Ein Platz für mich

Mit dieser Webseite richte ich mir einen offiziellen Platz für mich selbst ein. Um das zu zeigen, was man über mich wissen sollte oder könnte. Für den Fall, dass man mich kennenlernen will – als Mensch oder als Journalistin. Aber es ist nicht nur ein Platz im World Wide Web und in der Branche, in der ich langsam aber sicher Fuß vor Fuß setze. Es ist auch ein Platz in dieser Welt im übertragenen Sinn.
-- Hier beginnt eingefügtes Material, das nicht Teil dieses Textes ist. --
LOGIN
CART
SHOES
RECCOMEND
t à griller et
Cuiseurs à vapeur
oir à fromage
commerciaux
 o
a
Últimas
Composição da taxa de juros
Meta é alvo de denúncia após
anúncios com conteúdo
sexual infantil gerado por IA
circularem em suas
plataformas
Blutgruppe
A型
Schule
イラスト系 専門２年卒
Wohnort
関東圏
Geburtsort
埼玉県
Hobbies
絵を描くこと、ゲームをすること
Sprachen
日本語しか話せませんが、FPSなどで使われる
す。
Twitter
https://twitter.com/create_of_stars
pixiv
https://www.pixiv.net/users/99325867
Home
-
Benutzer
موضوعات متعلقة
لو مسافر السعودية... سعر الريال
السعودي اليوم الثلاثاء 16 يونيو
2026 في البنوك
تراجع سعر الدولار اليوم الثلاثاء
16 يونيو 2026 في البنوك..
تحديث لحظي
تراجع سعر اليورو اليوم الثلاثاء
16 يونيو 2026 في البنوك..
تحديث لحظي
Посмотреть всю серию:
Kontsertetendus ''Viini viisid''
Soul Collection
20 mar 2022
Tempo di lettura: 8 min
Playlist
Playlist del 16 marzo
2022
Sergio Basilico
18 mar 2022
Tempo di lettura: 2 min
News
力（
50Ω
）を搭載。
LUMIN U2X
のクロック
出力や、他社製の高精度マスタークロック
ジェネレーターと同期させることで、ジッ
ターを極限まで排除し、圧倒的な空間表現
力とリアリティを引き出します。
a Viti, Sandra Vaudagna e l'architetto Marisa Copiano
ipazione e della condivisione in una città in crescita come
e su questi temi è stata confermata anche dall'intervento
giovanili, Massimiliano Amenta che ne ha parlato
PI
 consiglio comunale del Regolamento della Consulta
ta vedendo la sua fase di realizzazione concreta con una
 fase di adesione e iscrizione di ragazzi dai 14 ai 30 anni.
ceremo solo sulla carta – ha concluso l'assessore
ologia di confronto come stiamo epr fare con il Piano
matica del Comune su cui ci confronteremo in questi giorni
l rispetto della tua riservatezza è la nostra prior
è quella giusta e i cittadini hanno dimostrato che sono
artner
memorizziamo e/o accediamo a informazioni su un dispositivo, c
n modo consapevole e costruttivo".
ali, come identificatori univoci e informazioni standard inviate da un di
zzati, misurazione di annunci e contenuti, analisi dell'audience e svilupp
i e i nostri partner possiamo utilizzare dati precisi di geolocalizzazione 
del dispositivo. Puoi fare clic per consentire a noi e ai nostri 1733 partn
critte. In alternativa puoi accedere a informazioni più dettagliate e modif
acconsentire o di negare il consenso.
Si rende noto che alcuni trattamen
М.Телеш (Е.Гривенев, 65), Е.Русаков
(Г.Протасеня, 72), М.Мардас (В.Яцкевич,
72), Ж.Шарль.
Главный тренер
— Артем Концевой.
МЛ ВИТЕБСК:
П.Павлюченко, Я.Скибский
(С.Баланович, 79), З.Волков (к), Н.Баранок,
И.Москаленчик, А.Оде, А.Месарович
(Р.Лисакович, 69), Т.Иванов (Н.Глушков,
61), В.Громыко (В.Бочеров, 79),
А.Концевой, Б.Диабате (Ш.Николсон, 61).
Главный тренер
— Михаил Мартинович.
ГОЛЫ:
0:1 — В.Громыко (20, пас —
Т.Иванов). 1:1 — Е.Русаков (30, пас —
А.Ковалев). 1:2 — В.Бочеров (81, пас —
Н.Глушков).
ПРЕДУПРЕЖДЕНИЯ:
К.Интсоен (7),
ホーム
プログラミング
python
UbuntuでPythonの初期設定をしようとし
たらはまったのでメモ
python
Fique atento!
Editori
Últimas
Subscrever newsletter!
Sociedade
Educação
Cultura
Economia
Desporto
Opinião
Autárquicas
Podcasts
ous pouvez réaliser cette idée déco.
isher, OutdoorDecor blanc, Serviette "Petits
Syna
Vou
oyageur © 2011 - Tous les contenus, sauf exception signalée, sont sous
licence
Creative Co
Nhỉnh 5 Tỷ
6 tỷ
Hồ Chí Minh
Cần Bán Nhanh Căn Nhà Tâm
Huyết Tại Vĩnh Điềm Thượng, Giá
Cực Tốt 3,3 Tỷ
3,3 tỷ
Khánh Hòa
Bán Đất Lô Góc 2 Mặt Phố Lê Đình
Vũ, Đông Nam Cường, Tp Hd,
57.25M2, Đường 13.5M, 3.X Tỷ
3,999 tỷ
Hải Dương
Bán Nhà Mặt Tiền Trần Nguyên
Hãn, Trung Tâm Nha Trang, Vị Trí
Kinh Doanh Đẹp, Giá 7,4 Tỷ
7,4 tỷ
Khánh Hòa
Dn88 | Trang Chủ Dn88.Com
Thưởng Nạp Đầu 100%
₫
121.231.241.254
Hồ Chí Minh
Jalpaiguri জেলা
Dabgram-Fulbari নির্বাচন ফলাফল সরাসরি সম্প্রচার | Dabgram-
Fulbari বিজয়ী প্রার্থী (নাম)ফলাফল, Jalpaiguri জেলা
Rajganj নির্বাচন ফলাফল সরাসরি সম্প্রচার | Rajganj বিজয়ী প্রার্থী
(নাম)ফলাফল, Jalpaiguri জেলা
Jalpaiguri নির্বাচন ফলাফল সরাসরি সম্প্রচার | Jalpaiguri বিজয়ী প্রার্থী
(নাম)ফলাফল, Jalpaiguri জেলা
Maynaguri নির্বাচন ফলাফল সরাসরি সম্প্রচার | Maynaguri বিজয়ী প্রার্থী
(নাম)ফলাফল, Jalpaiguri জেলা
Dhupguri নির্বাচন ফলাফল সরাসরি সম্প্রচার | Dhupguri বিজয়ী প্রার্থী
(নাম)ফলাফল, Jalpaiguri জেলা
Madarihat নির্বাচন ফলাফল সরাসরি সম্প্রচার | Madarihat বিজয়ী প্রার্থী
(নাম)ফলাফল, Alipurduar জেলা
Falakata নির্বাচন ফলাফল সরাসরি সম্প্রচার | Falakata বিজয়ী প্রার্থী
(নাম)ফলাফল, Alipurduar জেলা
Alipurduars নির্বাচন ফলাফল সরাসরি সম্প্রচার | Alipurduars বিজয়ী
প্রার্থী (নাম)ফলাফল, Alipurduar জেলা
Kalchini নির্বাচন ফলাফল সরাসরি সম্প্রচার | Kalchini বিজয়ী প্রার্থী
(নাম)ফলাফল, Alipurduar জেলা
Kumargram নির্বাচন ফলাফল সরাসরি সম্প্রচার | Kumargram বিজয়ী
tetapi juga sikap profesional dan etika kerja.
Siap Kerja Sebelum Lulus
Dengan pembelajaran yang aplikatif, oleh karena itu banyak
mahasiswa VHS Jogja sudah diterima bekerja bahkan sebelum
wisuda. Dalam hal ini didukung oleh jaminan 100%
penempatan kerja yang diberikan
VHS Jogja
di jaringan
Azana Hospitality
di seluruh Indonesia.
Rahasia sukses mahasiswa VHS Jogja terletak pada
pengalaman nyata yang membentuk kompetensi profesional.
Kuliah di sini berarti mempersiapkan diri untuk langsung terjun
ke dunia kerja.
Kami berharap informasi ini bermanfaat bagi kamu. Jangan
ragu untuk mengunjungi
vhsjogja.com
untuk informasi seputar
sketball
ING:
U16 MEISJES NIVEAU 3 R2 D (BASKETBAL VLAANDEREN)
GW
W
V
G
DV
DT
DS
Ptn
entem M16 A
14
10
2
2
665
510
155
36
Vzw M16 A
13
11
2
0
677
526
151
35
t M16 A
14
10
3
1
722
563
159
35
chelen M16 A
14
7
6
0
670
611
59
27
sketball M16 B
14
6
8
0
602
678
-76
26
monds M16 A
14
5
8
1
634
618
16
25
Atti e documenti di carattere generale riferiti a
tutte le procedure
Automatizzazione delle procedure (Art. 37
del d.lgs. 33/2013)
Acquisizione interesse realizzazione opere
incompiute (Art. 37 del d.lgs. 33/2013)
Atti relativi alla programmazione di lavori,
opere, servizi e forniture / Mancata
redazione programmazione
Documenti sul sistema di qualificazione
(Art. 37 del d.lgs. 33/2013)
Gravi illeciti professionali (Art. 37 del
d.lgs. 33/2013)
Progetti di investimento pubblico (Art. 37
Denn damit gehe ich mit dem nach draußen, wer ich bin und was ich machen will. Es ist das eine, zu träumen. Aber es ist das andere, dafür loszugehen. Zwischen einen Traum und seine Verwirklichung stellen sich gerne mal Ängste, von deren Existenz man vorher nicht einmal wusste, Selbstzweifel und entmutigende Stimmen aus dem eigenen Kopf und den Mündern anderer. Schließlich hat man es doch überhaupt gar nicht verdient, wenn man mal ganz ehrlich ist. Und andere haben schließlich auch Träume, die so utopisch wie die eigenen sind und auch nie verwirklicht werden können. Wieso dann ausgerechnet der eigene? Schließlich ist man noch dazu überhaupt nicht qualifiziert und abgesichert genug. Von gut genug ganz zu schweigen. Und so gesellt sich ein Argument nach dem anderen zu all den Stimmen, die vehement von der Verwirklichung dieses nun wirklich höchst sinnlosen Traumes abraten.

ein traum bleibt

Diese Stimmen, Argumente und Ängste sind mir durchaus vertraut, wir kennen uns gut. Und sicher habe ich die ein oder andere verrückte Idee ihretwegen über Bord geworfen. Oder zumindest gut in Kisten verpackt und aufgeschoben. Doch ein Traum wollte sich weder wegwerfen noch verpacken und aufschieben lassen. Der war und ist hartnäckig und laut – schon immer. Vielleicht nicht lauter als Ängste und Zweifel, aber immer gleich auf und immer beständig und so mitreißend, dass ich keine Chance habe, ihn zu verdrängen. Und das ist der Traum, für dessen Verwirklichung ich nun einen großen Schritt vorangehe. Der Traum lautet: als freie Journalistin leben und arbeiten. Und der große Schritt bedeutet: (m)einen Platz einnehmen und mich zeigen.

ausschlaggebend ist die motivation

Im Lauf meines bisherigen, zugegebenermaßen immer noch jungen Lebens durfte ich lernen, dass die Motivation, die Idee, der Wunsch hinter dem Traum ausschlaggebend dafür ist, wie hartnäckig und laut er ist. Und wenn die Motivation etwas damit zu tun, das Leben anderer zu bereichern und gleichzeitig das eigene Leben und Lebensgefühl positiv zu verändern, hat der Traum großes Potenzial, trotz aller Ängste und Zweifel bis zur Verwirklichung zu überleben.

So auch dieser Traum. Meine Motivation? Ich will Menschen mit meinen geschriebenen Worten bestärken, berühren und zum Nachdenken anregen. Und Menschen, deren Stimmen leiser sind und nicht gehört werden, in meinen Texten Gehör verschaffen und ebenfalls zu einem eigenen Platz verhelfen. Und mir selbst ermögliche ich, jeden Tag meine größte Leidenschaft zu leben und damit meinen Lebensunterhalt zu bestreiten. Man könnte von einer Win-Win-Situation sprechen.

der mut, es trotzdem zu tun

Meine Motivation hat meine Ängste und Zweifel nicht komplett verdrängt. Die wollen mir nach wie vor verklickern, dass der Gewinn lange nicht so schwer wiegt wie all die Risiken, die mich auf diesem Weg erwarten. Aber sie hat mich dazu gebracht, trotzdem loszugehen und in meinem eigenen Tempo einen Schritt nach dem anderen zu wagen. Meine Motivation macht mich mutig und gibt mir den Anschub, den ich brauche.

Denn Mut bedeutet nicht, keine Angst zu haben. Mut bedeutet, Angst zu haben und es trotzdem zu tun.

Also wage ich den nächsten Schritt und nehme diesen Platz ein. Und mit dieser Webseite mache ich ihn auch für alle anderen sichtbar. Für dich. Ich zeige dir, wer ich bin und was ich mache. Ich erzähle dir von der Arbeit, mit der ich Menschen auf anderen Plattformen erreiche, und ich erzähle dir von der Arbeit an mir selbst. Von Träumen, Ängsten, Zweifeln – von all den Gedanken und Gefühlen, die mich durchströmen, und von denen ich glaube, dass du sie auch kennst. Und vielleicht erfüllt sich damit mein Wunsch, dich zu bestärken, zu berühren und zum Nachdenken anzuregen.